--- GIVEN INFORMATION ---
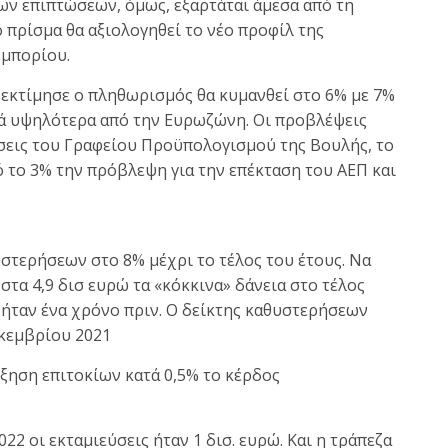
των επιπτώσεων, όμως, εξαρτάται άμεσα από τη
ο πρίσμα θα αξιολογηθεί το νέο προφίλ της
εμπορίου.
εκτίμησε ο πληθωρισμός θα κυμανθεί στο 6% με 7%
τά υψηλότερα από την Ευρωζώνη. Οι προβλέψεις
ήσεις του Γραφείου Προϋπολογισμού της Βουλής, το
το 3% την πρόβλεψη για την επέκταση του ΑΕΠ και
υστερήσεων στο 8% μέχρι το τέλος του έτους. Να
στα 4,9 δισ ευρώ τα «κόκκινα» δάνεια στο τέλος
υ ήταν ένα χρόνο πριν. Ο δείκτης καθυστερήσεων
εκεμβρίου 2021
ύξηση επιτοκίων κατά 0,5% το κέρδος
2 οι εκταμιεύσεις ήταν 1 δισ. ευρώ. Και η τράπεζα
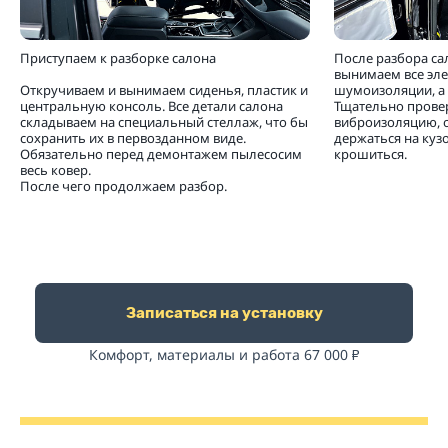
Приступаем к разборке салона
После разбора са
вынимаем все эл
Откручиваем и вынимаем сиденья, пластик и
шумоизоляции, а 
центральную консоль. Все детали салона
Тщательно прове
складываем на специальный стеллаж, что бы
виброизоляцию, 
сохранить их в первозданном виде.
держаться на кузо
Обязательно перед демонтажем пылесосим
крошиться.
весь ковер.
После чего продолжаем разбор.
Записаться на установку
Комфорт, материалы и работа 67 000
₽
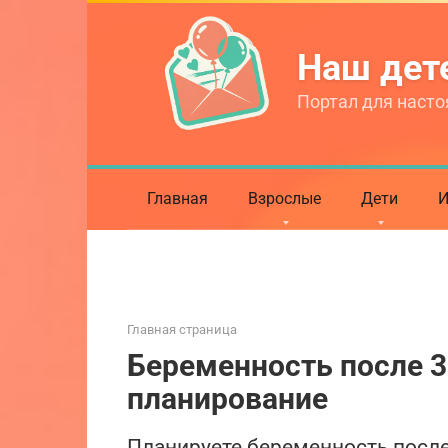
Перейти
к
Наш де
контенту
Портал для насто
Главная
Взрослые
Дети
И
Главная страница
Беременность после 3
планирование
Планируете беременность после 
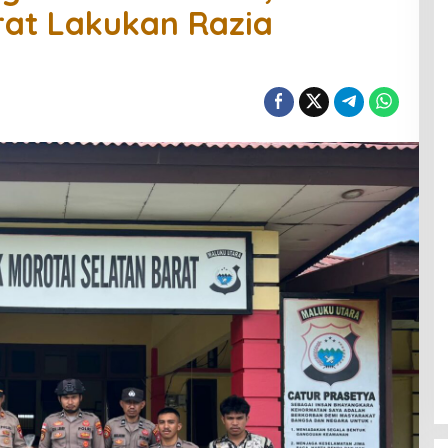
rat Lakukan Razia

--- TASK OBJECTIVE ---
Go through the entries and retype each one exactly, skipping any image.

--- TASK RESULT ---
των επιπτώσεων, όμως, εξαρτάται άμεσα από τη
ο πρίσμα θα αξιολογηθεί το νέο προφίλ της
εμπορίου.
εκτίμησε ο πληθωρισμός θα κυμανθεί στο 6% με 7%
τά υψηλότερα από την Ευρωζώνη. Οι προβλέψεις
ήσεις του Γραφείου Προϋπολογισμού της Βουλής, το
το 3% την πρόβλεψη για την επέκταση του ΑΕΠ και
υστερήσεων στο 8% μέχρι το τέλος του έτους. Να
στα 4,9 δισ ευρώ τα «κόκκινα» δάνεια στο τέλος
υ ήταν ένα χρόνο πριν. Ο δείκτης καθυστερήσεων
εκεμβρίου 2021
ύξηση επιτοκίων κατά 0,5% το κέρδος
2 οι εκταμιεύσεις ήταν 1 δισ. ευρώ. Και η τράπεζα
Приступаем к разборке салона
После разбора са
вынимаем все эл
Откручиваем и вынимаем сиденья, пластик и
шумоизоляции, а 
центральную консоль. Все детали салона
Тщательно прове
складываем на специальный стеллаж, что бы
виброизоляцию, 
сохранить их в первозданном виде.
держаться на кузо
Обязательно перед демонтажем пылесосим
крошиться.
весь ковер.
После чего продолжаем разбор.
Записаться на установку
Комфорт, материалы и работа 67 000
₽
Перейти
к
Наш де
контенту
Портал для насто
Главная
Взрослые
Дети
И
Главная страница
Беременность после 3
планирование
Планируете беременность после 
rat Lakukan Razia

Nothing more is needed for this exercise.